Her PhD project will facilitate precision medicine and enable channelling of resources to those with the greatest need. “There are currently few predictive models derived from data originating in Africa,” she explains.

“Internationally, doctors are far more advanced with electronic health records and have been collecting data on all their patients for years. We don’t do anything approaching that scale or across disciplines. Also, the cause of heart failure in the Western world is primarily coronary heart disease, unlike in Africa, where hypertension and rheumatic heart disease are the leading causes of heart failure.”

“Once a predictive model has been created, it will assist clinicians in the risk stratification of patients with heart failure, with high-risk patients being triaged to the appropriate level of care,” she adds.

She is doing her research in the Cardiology Department at Charlotte Maxeke Johannesburg Academic Hospital, looking at 5 000 patients whose data date back to 2009.

Dr Mpanya says she would like to become a professor and teach, but is also keen to share her gifts with others, collaborating in both medicine and fashion. “A fashion show would be quite nice,” she laughs.

Machine learning algorithms for patients with heart failure

Dr Mpanya hopes to complete her PhD research by December 2020. Her supervisor is Professor Turgay Celik from the School of Computer Science and Applied Mathematics at the University of the Witwatersrand. Prof Celik says that Dr Mpanya has an excellent understanding of the research problem and will make “significant contributions” to both deep learning literature and risk modelling.

There is a dire shortage of doctors in South Africa. The ability to classify patients with heart failure according to their risk profile and admit them to the appropriate level of care will reduce pressure on all healthcare facilities.

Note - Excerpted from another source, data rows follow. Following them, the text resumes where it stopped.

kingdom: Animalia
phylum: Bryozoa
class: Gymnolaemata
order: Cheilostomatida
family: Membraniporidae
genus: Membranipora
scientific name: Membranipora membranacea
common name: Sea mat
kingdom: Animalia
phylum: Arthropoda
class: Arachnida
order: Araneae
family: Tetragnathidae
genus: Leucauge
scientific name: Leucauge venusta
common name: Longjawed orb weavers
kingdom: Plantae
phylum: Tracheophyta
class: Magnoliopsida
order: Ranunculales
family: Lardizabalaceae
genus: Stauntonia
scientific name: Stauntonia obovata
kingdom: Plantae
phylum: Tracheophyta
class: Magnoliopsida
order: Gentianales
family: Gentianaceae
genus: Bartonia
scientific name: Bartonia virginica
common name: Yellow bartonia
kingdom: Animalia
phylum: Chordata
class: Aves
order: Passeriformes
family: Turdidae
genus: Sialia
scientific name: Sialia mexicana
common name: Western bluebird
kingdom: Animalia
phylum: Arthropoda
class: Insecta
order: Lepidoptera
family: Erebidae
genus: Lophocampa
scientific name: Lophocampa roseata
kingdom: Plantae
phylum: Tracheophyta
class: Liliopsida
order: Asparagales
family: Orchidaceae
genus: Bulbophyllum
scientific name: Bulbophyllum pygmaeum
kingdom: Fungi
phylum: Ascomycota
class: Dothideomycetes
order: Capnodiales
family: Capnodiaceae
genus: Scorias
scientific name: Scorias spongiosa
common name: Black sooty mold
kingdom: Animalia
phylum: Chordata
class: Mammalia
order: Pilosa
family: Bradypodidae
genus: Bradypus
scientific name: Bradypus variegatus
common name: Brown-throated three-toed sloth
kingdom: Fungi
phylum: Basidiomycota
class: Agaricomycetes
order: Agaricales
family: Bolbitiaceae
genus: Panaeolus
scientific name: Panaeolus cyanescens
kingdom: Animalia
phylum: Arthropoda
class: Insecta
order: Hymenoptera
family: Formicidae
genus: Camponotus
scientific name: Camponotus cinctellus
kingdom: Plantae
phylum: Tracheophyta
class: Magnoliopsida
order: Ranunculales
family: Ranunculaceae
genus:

This will also create a stronger healthcare system for all.

About the Discovery Foundation

Since 2006, the Discovery Foundation has invested over R256 million in grants to support academic medicine through research, development and training medical specialists in South Africa.

The Discovery Foundation is an independent trust with a clear focus – to strengthen the healthcare system – by making sure that more people have access to specialised healthcare services. Each year, the Discovery Foundation gives five different awards to outstanding individual and institutional awardees in the public healthcare sector.